The 1980 fiasco made painfully clear the need for a full-time, dedicated counter-terrorism capability in the military, resulting in the establishment of SEAL Team Six and the legendary counter-terrorism unit known as Delta Force. SEAL Team Six, with a likely 200 members, has executed secret rescue missions in Grenada in 1983, snagged Panamanian strongman Manuel Noriega in 1989, and helped pluck President Jean Bertrand Aristide from Haiti in 1991.

A Navy SEAL team primarily specializes in operations involving the ocean, and has the requisite training and equipment to match that mission. In this case, members of SEAL Team Six were brought in from Afghanistan and dispatched from Ghazi Air Base in Pakistan in a small number of modified MH-60 helicopters to Abbottabad, a verdant tourist destination about 35 miles from Islamabad, where bin Laden was holed up.

Details are sketchy, but the operation likely went down like this:

This was a clandestine infiltration: The Pakistanis did not know the SEAL team was coming and the Americans meant to keep it that way. They flew low and fast, using terrain-following radar to help the choppers hug the folds and valleys of the earth and avoid detection by Pakistani radar systems. The helicopters communicated with each other by call sign; typically picked from the names of U.S. states, sports teams, or founding fathers.
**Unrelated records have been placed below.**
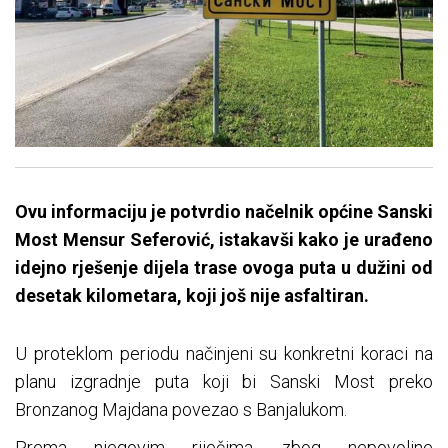
Ovu informaciju je potvrdio načelnik općine Sanski
Most Mensur Seferović, istakavši kako je urađeno
idejno rješenje dijela trase ovoga puta u dužini od
desetak kilometara, koji još nije asfaltiran.
U proteklom periodu načinjeni su konkretni koraci na
planu izgradnje puta koji bi Sanski Most preko
Bronzanog Majdana povezao s Banjalukom.
Prema njegovim riječima, zbog nepovoljne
Counter-terrorism assault operations call for a 3-to-1 advantage over the enemy. In this case, it was likely a small force, perhaps as few as 40 people (roughly half from SEAL Team Six, the rest CIA or other operatives) since the SEAL Team would have to overcome the defenses at bin Laden’s compound, but did not anticipate having to contend with any other quick reaction force from al Qaida, the Pakistani military, or anybody else.  (The SEAL team knew from months of U.S. surveillance that bin Laden kept the company of only a small retinue. It was a risk he had to take. More security means more people coming and going, and greater risk of exposure from the larger footprint).
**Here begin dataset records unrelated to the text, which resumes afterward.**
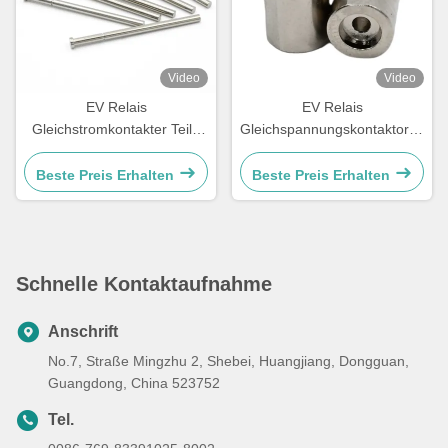
Video
Video
EV Relais
EV Relais
Gleichstromkontakter Teile
Gleichspannungskontaktoren
Druckstange mit
Teile Befestigung mit CNC-
Passivierung,
Drehung CNC-Fräsen
Beste Preis Erhalten
Beste Preis Erhalten
Elektrophorese,
Laserschneiden
Elektropolieren
Schnelle Kontaktaufnahme
Anschrift
No.7, Straße Mingzhu 2, Shebei, Huangjiang, Dongguan,
Guangdong, China 523752
Tel.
Members of the assault team, who raided the compound and likely killed bin Laden, carried smaller automatic weapons, like the one that fired through bin Laden’s head. Additional personnel buttressed the assault team with larger-caliber, squad automatic weapons at fixed positions outside the main building. A third concentric ring of support personnel focused continually outward, away from the action inside the compound, providing the eyes and ears for any unexpected, external threats.
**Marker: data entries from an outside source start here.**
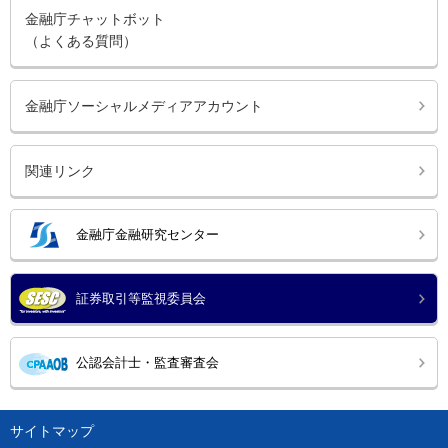
金融庁チャットボット
（よくある質問）
金融庁ソーシャルメディアアカウント
関連リンク
金融庁金融研究センター
証券取引等監視委員会
公認会計士・監査審査会
サイトマップ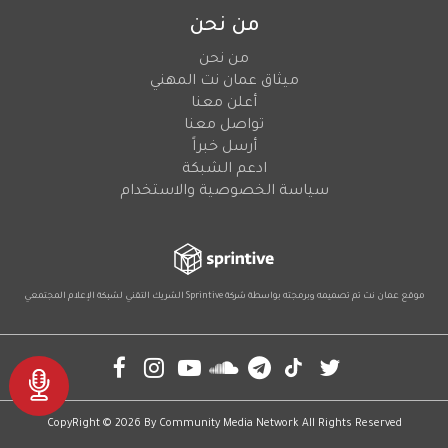
من نحن
من نحن
ميثاق عمان نت المهني
أعلن معنا
تواصل معنا
أرسل خبراً
ادعم الشبكة
سياسة الخصوصية والاستخدام
موقع عمان نت تم تصميمه وبرمجته بواسطة شركة
Sprintive
الشريك التقني
لشبكة الإعلام المجتمعي
Social
CopyRight © 2026 By
Community Media Network
All Rights Reserved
Some team members handled forensics to identify bin Laden’s remains, while others conducted the so-called “sensitive site exploitation”– in this case, ripping the hard drives out of the computers inside bin Laden’s compound. A later analysis should be able to recover every keystroke ever made on each machine. If the United States can conduct drone strikes or additional raids from that information, they will be carried out within 24 hours, if possible, since intelligence is highly perishable.

This operation took 40 minutes. That’s forever by special operations standards. It should have been no more than 15. The delay may have come, in part, by the need to destroy one chopper rendered inoperable at bin Laden’s compound, for reasons that remain unclear. The loss of a chopper during an assault is a relatively common phenomenon, and SEAL Team Six trains for it. Team members quickly removed fiber optic and thermal imaging equipment from the aircraft. Thermite incendiary grenades, which burn in excess of 4000 degrees, quickly destroyed the cryptologic communications equipment left behind.

Despite the helicopter hiccup, this seems to have been a textbook operation that went down as if SEAL Team Six knew bin Laden’s compound like it was their own. They should, since they have likely been rehearsing the raid in a full-scale model of the facility for weeks, if not months.